Niet-anonieme publicatie
In 1994 is de appellant in deze zaak betrokken geweest bij een verkeersongeval. SDU publiceert de rechterlijke uitspraak inclusief een noot in haar tijdschrift JBPr, zonder dit te anonimiseren. In deze tekst zijn verschillende persoonlijke gegevens van de appellant genoemd zoals zijn woonplaats en geboortedatum, zijn beroep beroep en het feit dat de appellant een financiële vergoeding is toegekend. De appellant voert aan dat hij door deze publicatie schade heeft geleden. De kantonrechter heeft dit in eerste aanleg afgewezen. De rechter vond het bestaan van schade niet aannemelijk.
Het Hof stelt in haar overweging dat de Wbp moet worden uitgelegd in het licht van artikel 8 EVRM en geeft hierbij aan de proportionaliteit en de subsidiariteit in acht moeten worden genomen. Het Hof verwijst hier naar een arrest van de Hoge Raad uit 2011 (ECLI:NL:HR:2011:BQ8097).
Annotator als bewerker
Het Hof motiveert in deze uitspraak dat de annotator is aan te merken als bewerker. In termen van de AVG spreken we nu over “verwerker”. Het Hof komt tot deze conclusie door dat er sprake is van “een vorm van dienstverlening die de verwerking van persoonsgegevens betreft”.
Voorts is niet, althans onvoldoende gemotiveerd betwist dat SDU is aan te merken als verantwoordelijke in de zin van artikel 1 sub d Wbp. Voor zover [appellant] heeft willen betogen dat ook [geïntimeerde sub 2.] moet worden aangemerkt als verantwoordelijke in de zin van artikel 1 sub 1 d Wbp, gaat dit betoog niet op. Vast staat dat [geïntimeerde sub 2.] de noot op verzoek van SDU heeft gemaakt. Hier is sprake van een vorm van dienstverlening die de verwerking van persoonsgegevens betreft. Dit betekent dat [geïntimeerde sub 2.] moet worden aangemerkt als bewerker in de zin van artikel 1 sub e Wbp.
Ondanks deze beargumentering vraag ik me af of de annotator wel als bewerker/ verwerker moet worden gezien. Naar mijn idee kan de annotator als dienstverlener (ook of zelfs beter) als zelfstandig bewerkings-/ verwerkingsverantwoordelijk worden gezien.

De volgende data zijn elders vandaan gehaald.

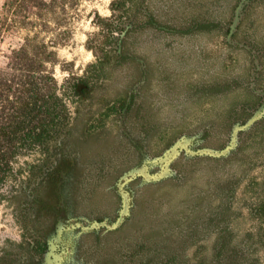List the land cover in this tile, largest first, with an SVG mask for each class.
Segmentation results:
<instances>
[{
  "label": "rangeland",
  "instance_id": "obj_1",
  "mask_svg": "<svg viewBox=\"0 0 264 264\" xmlns=\"http://www.w3.org/2000/svg\"><path fill=\"white\" fill-rule=\"evenodd\" d=\"M50 1L5 18L0 0V93L29 33L7 17ZM54 1L38 27L54 51L45 67L61 94L87 84L65 96L71 117L44 166L55 187L28 199L39 147L12 160L22 175L0 187V264H264V0H150L154 25L96 52L86 41L112 0ZM107 49L123 57L99 61ZM20 205L28 227L49 223L44 255L22 236Z\"/></svg>",
  "mask_w": 264,
  "mask_h": 264
},
{
  "label": "trees",
  "instance_id": "obj_2",
  "mask_svg": "<svg viewBox=\"0 0 264 264\" xmlns=\"http://www.w3.org/2000/svg\"><path fill=\"white\" fill-rule=\"evenodd\" d=\"M22 0H4L2 4L3 17L6 13H14ZM141 0H112L109 5L110 15L100 16L95 14L97 20L96 25L100 29L101 37H89L86 41V47L93 52L104 50L115 39L117 34L126 37L129 33L152 26L156 21L155 11L151 8L150 0H146V6L136 15V8ZM55 1L49 3L33 4L35 10L32 11L35 18L29 14L14 19L13 24H20L28 30V34L24 37L23 45L14 51V63L9 67L7 77H3L2 82L5 86L3 93H0V187L6 176L22 175V170H14L12 166L13 158L24 154L25 150H32L33 147H39L44 154L43 164L39 165L37 170H33L34 166H29L30 177L39 178L37 187L32 189V195L28 197L34 198L38 194V190L53 189L56 185L55 169L53 175H48L44 166L48 162H56L57 152L52 148L51 142L60 136V132L66 126L70 119V100L65 96L78 97L76 84L81 82L87 84L83 78H77L75 84L69 87L68 91L61 94L58 92L57 81L46 69V61L53 62V50H48V44L44 40H39L38 27L44 25L43 19L45 10L51 11ZM124 19H128V23H123ZM51 43L55 42L53 40ZM61 43V41H57ZM43 49V50H41ZM41 50V51H40ZM47 50V51H46ZM46 51V55H42ZM111 50L107 49L106 53L99 56V61L119 59L123 57V53L112 55ZM68 100V101H66ZM78 115L82 116V112L77 109ZM66 139L61 138L64 143ZM33 170V171H32ZM31 178H29L30 182ZM26 195V189H23ZM30 192H28L29 195ZM12 194L10 198H16ZM2 193L0 192V199ZM19 212L14 216L17 221H22L23 227L27 228V217L24 215L23 205L17 206ZM29 209V208H27ZM52 213H56L52 209ZM60 211V210H59ZM59 213V212H58ZM43 213L39 219H32L34 223L29 225V229L22 234L25 239L28 236H36L41 240L39 253L44 255L48 248V241L51 237L49 223L45 224L41 221ZM39 224V226H38ZM29 245V242H26ZM164 258V257H163ZM173 256L165 257V264L172 263Z\"/></svg>",
  "mask_w": 264,
  "mask_h": 264
}]
</instances>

Verwerking voldoet niet aan de eisen van proportionaliteit en subsidiariteit
Het hof is van oordeel dat SDU in dit geval na afweging van de betrokken belangen in redelijkheid niet tot ongeanonimiseerde publicatie van het arrest en de noot had mogen overgaan. Met de publicatie ie er niet voldaan aan de eisen van proportionaliteit en subsidiariteit. Het is het Hof niet duidelijk waarom de publicatie van de persoonsgegevens noodzakelijk zijn in een juridisch tijdschrift.
SDU heeft voorts niet, althans onvoldoende concreet gemotiveerd toegelicht op welke gronden zij van mening is dat zij als juridisch tijdschrift een betere bijdrage levert aan de behoefte van het wetenschappelijk discours door zaken niet geanonimiseerd te duiden.

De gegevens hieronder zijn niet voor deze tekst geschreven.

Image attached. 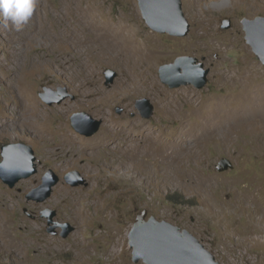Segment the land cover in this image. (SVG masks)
<instances>
[{"label":"rangeland","instance_id":"rangeland-1","mask_svg":"<svg viewBox=\"0 0 264 264\" xmlns=\"http://www.w3.org/2000/svg\"><path fill=\"white\" fill-rule=\"evenodd\" d=\"M182 1L191 24L184 36L151 28L138 0H99L114 21L129 18L138 40L151 36L149 42L157 52L148 69L151 73L147 77L140 70L136 73L141 89L121 83L126 66L120 53L112 48L101 52V45L88 53L87 42L74 40L77 32L88 43L93 38L62 0L36 2L19 30L11 22L5 27L0 16V117L8 116V125L0 129V162L4 144L24 142L34 149L37 166V172L13 187L0 178V264H147L133 260L129 238L144 212L145 220L154 216L191 231L220 264H264V63L247 42L243 25L244 18L264 16V0ZM208 8L215 9L209 13ZM225 19H231V27H223ZM182 55L197 57L209 69L205 86L171 87L162 80L160 66ZM84 65L94 69L93 78ZM107 69L117 72L112 83H107ZM151 76L169 92L167 97L174 95V106L168 110L160 102V90L155 88V93L149 87ZM46 87L55 96L67 97L49 104L41 97ZM31 97L40 109L34 110ZM144 98L154 105L149 117L137 106ZM65 102L70 104L65 105L67 111L62 110ZM215 108L230 119L224 126L205 130L199 142L188 135V142L177 146L187 156L181 161L150 156L132 162L113 140L96 158L92 151L71 153L73 162L64 166L65 151L55 145L65 130L85 138L100 132L107 136L109 118L121 124L142 119L165 141L174 140L182 122L196 121ZM14 112L16 118L10 116ZM76 112L101 120L99 130L92 135L77 131L71 119ZM250 115H259L254 125L246 121ZM222 157L230 158L234 166L219 171ZM50 169L60 176L52 194L44 201L28 199ZM70 171H78L84 180L69 183L65 175ZM72 189L86 198L80 200ZM94 201L97 205H85ZM76 207L86 208L87 214L79 219ZM46 209L55 215H46ZM80 227L78 237L87 240L88 249L74 242ZM115 227L124 235L125 248L109 258L106 252L116 239ZM66 228L69 232L64 235Z\"/></svg>","mask_w":264,"mask_h":264},{"label":"water","instance_id":"water-1","mask_svg":"<svg viewBox=\"0 0 264 264\" xmlns=\"http://www.w3.org/2000/svg\"><path fill=\"white\" fill-rule=\"evenodd\" d=\"M142 14L151 28L158 32H168L184 36L190 31L191 24L184 12L182 0H138ZM247 42L264 63V16L254 19H243ZM223 27H231V19L223 21ZM183 70V72H182ZM107 83H112L117 76L114 69L105 71ZM209 69L195 56L182 55L174 62L160 66L162 80L171 87L192 83L203 87L208 81ZM41 97L49 104L61 102L63 96L54 95L51 88L46 87ZM137 106L142 115L149 117L154 105L148 98L140 99ZM72 124L77 131L92 135L99 130L102 121L96 120L87 112H76L72 115ZM3 160L0 162V178L10 187L22 178L37 172L36 155L31 145L24 142H10L2 146ZM233 162L228 157H222L217 165L219 171L232 168ZM60 176L50 169L43 178V184L27 194L28 199L44 201L53 191V186ZM65 179L76 185L84 180L78 171H70ZM46 215L51 218L55 211L46 209ZM146 212L138 216L130 232V244L134 248L133 260L143 259L147 264H220L215 255L206 245L188 229L167 221L158 220L152 216L145 220ZM66 228L64 235L68 234Z\"/></svg>","mask_w":264,"mask_h":264},{"label":"bare ground","instance_id":"bare-ground-1","mask_svg":"<svg viewBox=\"0 0 264 264\" xmlns=\"http://www.w3.org/2000/svg\"><path fill=\"white\" fill-rule=\"evenodd\" d=\"M86 1L87 0H62V2L66 3L71 14L73 13V17L74 14H76L77 17L76 19H78L80 24L83 25L82 27L85 29V32L88 33L93 38V41L89 42L91 43L89 44L88 43L89 39L82 38L80 32H77L75 34L74 40L80 43L81 42L84 43V41L87 42V46L85 45L86 46L85 51H89L88 53L95 50L100 45H101V52L105 48H110V49L112 48V50L116 51L118 54L120 53L122 56V60L126 66V68H124L123 70L124 71L123 75L125 76L122 77L121 83L127 82V84L129 85V82H131L134 84L135 88L141 89L142 85L140 84L138 78L136 77V73L140 70V72H142L147 77L151 73L149 72L148 69H151V67L153 66V60H154L153 57L156 56L155 53L157 52L153 49L152 45L149 42L151 40L150 34L149 33L146 34L147 38H145L144 40H138L136 36V32L132 27L133 24L129 21V18H125L126 16L124 17L120 16L119 21H114V19H112L113 17L104 10V6L102 2H99V0H88L87 4H85ZM36 2H38L39 4L42 2V0H36ZM213 9L215 8H208L206 9V11H209L210 13V11ZM203 11H201L202 14L205 13ZM195 13L198 14L197 11H195ZM207 13L206 15H208ZM89 21H91V23ZM79 29L81 28L79 27ZM90 57L91 56H89V58ZM91 58H93V56ZM86 65H84V69L87 70V74L92 75L93 78L95 74L94 69H92L91 67H86ZM93 81L96 82V84L99 83L95 79ZM149 83L152 85L149 87H153V92L157 93L155 88L160 90V96H161L160 102L162 103V106L164 108L168 110L171 106H174L175 103L174 95L170 98L167 97V94L169 92L161 88L156 78L151 76ZM28 87L30 86H27V88ZM99 91H101V97L103 96V98H105L103 90L101 89ZM100 99L102 100V98ZM238 99H242V98L239 97ZM65 103L66 104L63 105L62 110H66L69 107V106L66 107L65 105H70L68 102ZM31 105L34 108V110L35 108L40 109V105L37 103V99L33 97H31ZM206 112L207 114L202 115L196 121L194 120L193 122H188V123L182 122L180 124V127H178L177 129V133H175L177 135L175 136L176 139L174 140H172L173 139L172 137L169 138L168 140L166 139L167 141H165L164 140L165 136H163L162 133L161 134L157 133L156 131L151 129L149 126L145 124L144 121H142V119L136 120L134 122L128 120L126 122H122L121 124L116 122L114 118H109L106 124V131L110 132L109 135L107 134V136H104V134L100 132L94 137L85 138L82 136H77L74 133H71L69 130H65L61 133V142L55 143V145H61L60 149L62 151L64 149L65 151V153L63 154L65 158L62 160L63 161L62 165L64 166L73 162L74 157L72 155L74 154V152L77 151H81V152L92 151V154L96 158L101 153L102 146L105 145L106 147H108L109 144L113 142V140L117 142V144L115 145V148L117 150L125 151L131 155L129 161L132 162L148 160L150 156H156V158L158 157V158H162L163 160L166 159L174 162L181 161L184 157L187 158V156H184L181 147H177V146H182L184 145V143H187L188 135L190 134L194 135L197 139V142H199L200 140L203 139V134H205L204 133L205 130H207L208 128L211 130L213 125L224 126L223 125L224 122L230 119L228 117V114L217 108L213 109L212 111H206ZM2 113H6V110L3 111ZM4 115H5L4 117H0V129H3L8 125V116L6 114ZM17 115L18 114L16 112L10 114V116L13 118H16ZM257 119H259V115H250L246 118V121L249 122L251 125H254V123L257 122ZM199 133L202 135H199ZM77 143L81 144V149L79 148L80 146L78 147L79 149L75 148V145ZM71 153L72 155H70ZM75 191L78 192L76 189L71 190L73 194ZM77 197L80 200H84V198H86V196L84 197L81 192L77 193ZM97 202L99 203L98 200ZM85 205L88 206V205H97V204L94 201V202H88ZM74 211L76 212V215L77 217H79V219L82 217L83 214H87L85 213L86 208L84 209L81 208L79 211V209L76 207ZM81 229L82 227H80L77 230V232H75L74 242L77 247L80 248L81 245H85L84 249H88L89 244L87 243V240L83 241L78 237V234L80 233ZM114 229H115L114 232L117 235H116V239H114L112 243V246L108 247V250L106 252L109 253L108 255L109 258L114 257L116 254L122 252L123 249L125 248V242L123 239L124 235L116 227ZM3 233L7 234L8 232L7 230H5ZM50 245L47 244L46 249H51ZM119 246H121V248H119ZM28 247L30 246L28 245ZM81 253L82 251L78 250V254ZM119 262L120 261H118L117 263L112 262L110 264H118ZM54 264H58L57 261L54 262Z\"/></svg>","mask_w":264,"mask_h":264},{"label":"clouds","instance_id":"clouds-1","mask_svg":"<svg viewBox=\"0 0 264 264\" xmlns=\"http://www.w3.org/2000/svg\"><path fill=\"white\" fill-rule=\"evenodd\" d=\"M36 0H0V16L4 26L9 22L17 29H21L31 17Z\"/></svg>","mask_w":264,"mask_h":264}]
</instances>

Recht op immateriële schadevergoeding
Het hof is van oordeel dat de appellant recht heeft op toekenning van immateriële schadevergoeding. Dit recht vindt zijn grondslag in het feit dat SDU heeft gehandeld in strijd met art. 8 sub f Wbp en door haar handelwijze het recht op eerbiediging van de persoonlijke levenssfeer van de appellant heeft geschonden. Een inbreuk op de persoonlijke levenssfeer van de appellant kan worden aangemerkt als een aantasting in de persoon als bedoeld in art. 6:106 lid 1 onder b BW, die aanspraak geeft op vergoeding van immateriële schade. De vordering van materiele schade wordt overigens afgewezen.
Toekomstige schadeclaims
Bovenstaande is interessant, zeker ook voor nieuwe schadeclaims. Voor de schade wordt de ingang van het BW gekozen en niet voor art. 49 Wbp. Het Hof betoogt dat het toepassen hiervan niet leidt tot een ander oordeel over het in deze zaak toe te wijzen bedrag.